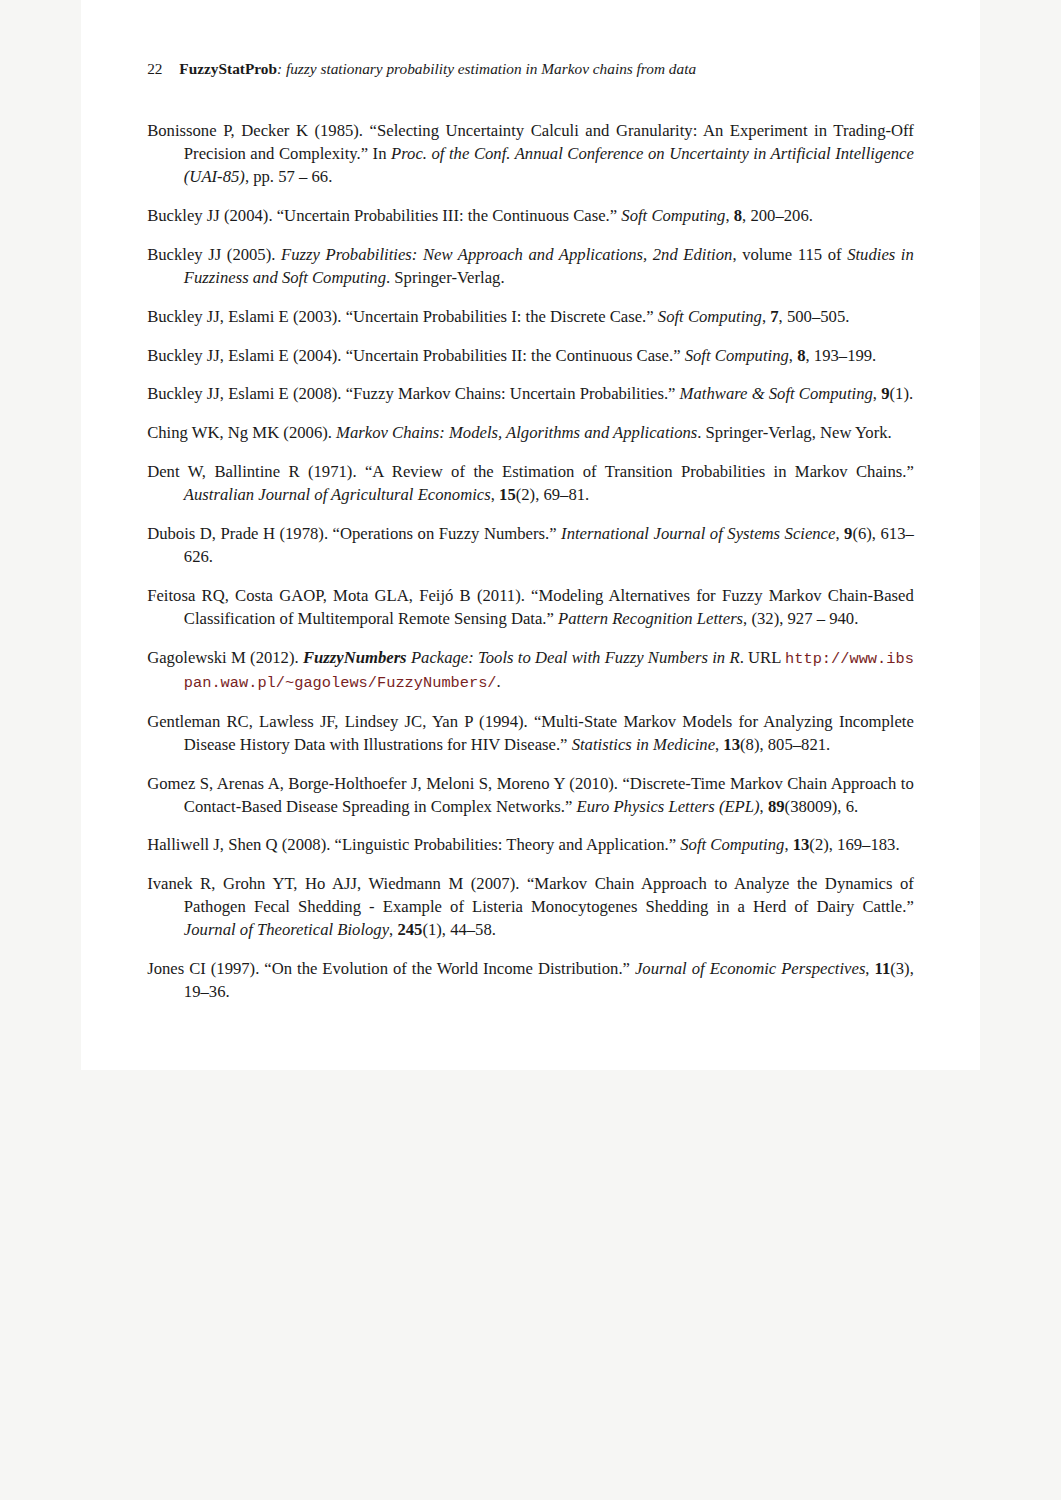22 FuzzyStatProb: fuzzy stationary probability estimation in Markov chains from data
Bonissone P, Decker K (1985). “Selecting Uncertainty Calculi and Granularity: An Experiment in Trading-Off Precision and Complexity.” In Proc. of the Conf. Annual Conference on Uncertainty in Artificial Intelligence (UAI-85), pp. 57 – 66.
Buckley JJ (2004). “Uncertain Probabilities III: the Continuous Case.” Soft Computing, 8, 200–206.
Buckley JJ (2005). Fuzzy Probabilities: New Approach and Applications, 2nd Edition, volume 115 of Studies in Fuzziness and Soft Computing. Springer-Verlag.
Buckley JJ, Eslami E (2003). “Uncertain Probabilities I: the Discrete Case.” Soft Computing, 7, 500–505.
Buckley JJ, Eslami E (2004). “Uncertain Probabilities II: the Continuous Case.” Soft Computing, 8, 193–199.
Buckley JJ, Eslami E (2008). “Fuzzy Markov Chains: Uncertain Probabilities.” Mathware & Soft Computing, 9(1).
Ching WK, Ng MK (2006). Markov Chains: Models, Algorithms and Applications. Springer-Verlag, New York.
Dent W, Ballintine R (1971). “A Review of the Estimation of Transition Probabilities in Markov Chains.” Australian Journal of Agricultural Economics, 15(2), 69–81.
Dubois D, Prade H (1978). “Operations on Fuzzy Numbers.” International Journal of Systems Science, 9(6), 613–626.
Feitosa RQ, Costa GAOP, Mota GLA, Feijó B (2011). “Modeling Alternatives for Fuzzy Markov Chain-Based Classification of Multitemporal Remote Sensing Data.” Pattern Recognition Letters, (32), 927 – 940.
Gagolewski M (2012). FuzzyNumbers Package: Tools to Deal with Fuzzy Numbers in R. URL http://www.ibspan.waw.pl/~gagolews/FuzzyNumbers/.
Gentleman RC, Lawless JF, Lindsey JC, Yan P (1994). “Multi-State Markov Models for Analyzing Incomplete Disease History Data with Illustrations for HIV Disease.” Statistics in Medicine, 13(8), 805–821.
Gomez S, Arenas A, Borge-Holthoefer J, Meloni S, Moreno Y (2010). “Discrete-Time Markov Chain Approach to Contact-Based Disease Spreading in Complex Networks.” Euro Physics Letters (EPL), 89(38009), 6.
Halliwell J, Shen Q (2008). “Linguistic Probabilities: Theory and Application.” Soft Computing, 13(2), 169–183.
Ivanek R, Grohn YT, Ho AJJ, Wiedmann M (2007). “Markov Chain Approach to Analyze the Dynamics of Pathogen Fecal Shedding - Example of Listeria Monocytogenes Shedding in a Herd of Dairy Cattle.” Journal of Theoretical Biology, 245(1), 44–58.
Jones CI (1997). “On the Evolution of the World Income Distribution.” Journal of Economic Perspectives, 11(3), 19–36.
※
# Work order
Skip the pictures and reproduce all remaining entries exactly.

# Reply to the exercise
22 FuzzyStatProb: fuzzy stationary probability estimation in Markov chains from data
Bonissone P, Decker K (1985). “Selecting Uncertainty Calculi and Granularity: An Experiment in Trading-Off Precision and Complexity.” In Proc. of the Conf. Annual Conference on Uncertainty in Artificial Intelligence (UAI-85), pp. 57 – 66.
Buckley JJ (2004). “Uncertain Probabilities III: the Continuous Case.” Soft Computing, 8, 200–206.
Buckley JJ (2005). Fuzzy Probabilities: New Approach and Applications, 2nd Edition, volume 115 of Studies in Fuzziness and Soft Computing. Springer-Verlag.
Buckley JJ, Eslami E (2003). “Uncertain Probabilities I: the Discrete Case.” Soft Computing, 7, 500–505.
Buckley JJ, Eslami E (2004). “Uncertain Probabilities II: the Continuous Case.” Soft Computing, 8, 193–199.
Buckley JJ, Eslami E (2008). “Fuzzy Markov Chains: Uncertain Probabilities.” Mathware & Soft Computing, 9(1).
Ching WK, Ng MK (2006). Markov Chains: Models, Algorithms and Applications. Springer-Verlag, New York.
Dent W, Ballintine R (1971). “A Review of the Estimation of Transition Probabilities in Markov Chains.” Australian Journal of Agricultural Economics, 15(2), 69–81.
Dubois D, Prade H (1978). “Operations on Fuzzy Numbers.” International Journal of Systems Science, 9(6), 613–626.
Feitosa RQ, Costa GAOP, Mota GLA, Feijó B (2011). “Modeling Alternatives for Fuzzy Markov Chain-Based Classification of Multitemporal Remote Sensing Data.” Pattern Recognition Letters, (32), 927 – 940.
Gagolewski M (2012). FuzzyNumbers Package: Tools to Deal with Fuzzy Numbers in R. URL http://www.ibspan.waw.pl/~gagolews/FuzzyNumbers/.
Gentleman RC, Lawless JF, Lindsey JC, Yan P (1994). “Multi-State Markov Models for Analyzing Incomplete Disease History Data with Illustrations for HIV Disease.” Statistics in Medicine, 13(8), 805–821.
Gomez S, Arenas A, Borge-Holthoefer J, Meloni S, Moreno Y (2010). “Discrete-Time Markov Chain Approach to Contact-Based Disease Spreading in Complex Networks.” Euro Physics Letters (EPL), 89(38009), 6.
Halliwell J, Shen Q (2008). “Linguistic Probabilities: Theory and Application.” Soft Computing, 13(2), 169–183.
Ivanek R, Grohn YT, Ho AJJ, Wiedmann M (2007). “Markov Chain Approach to Analyze the Dynamics of Pathogen Fecal Shedding - Example of Listeria Monocytogenes Shedding in a Herd of Dairy Cattle.” Journal of Theoretical Biology, 245(1), 44–58.
Jones CI (1997). “On the Evolution of the World Income Distribution.” Journal of Economic Perspectives, 11(3), 19–36.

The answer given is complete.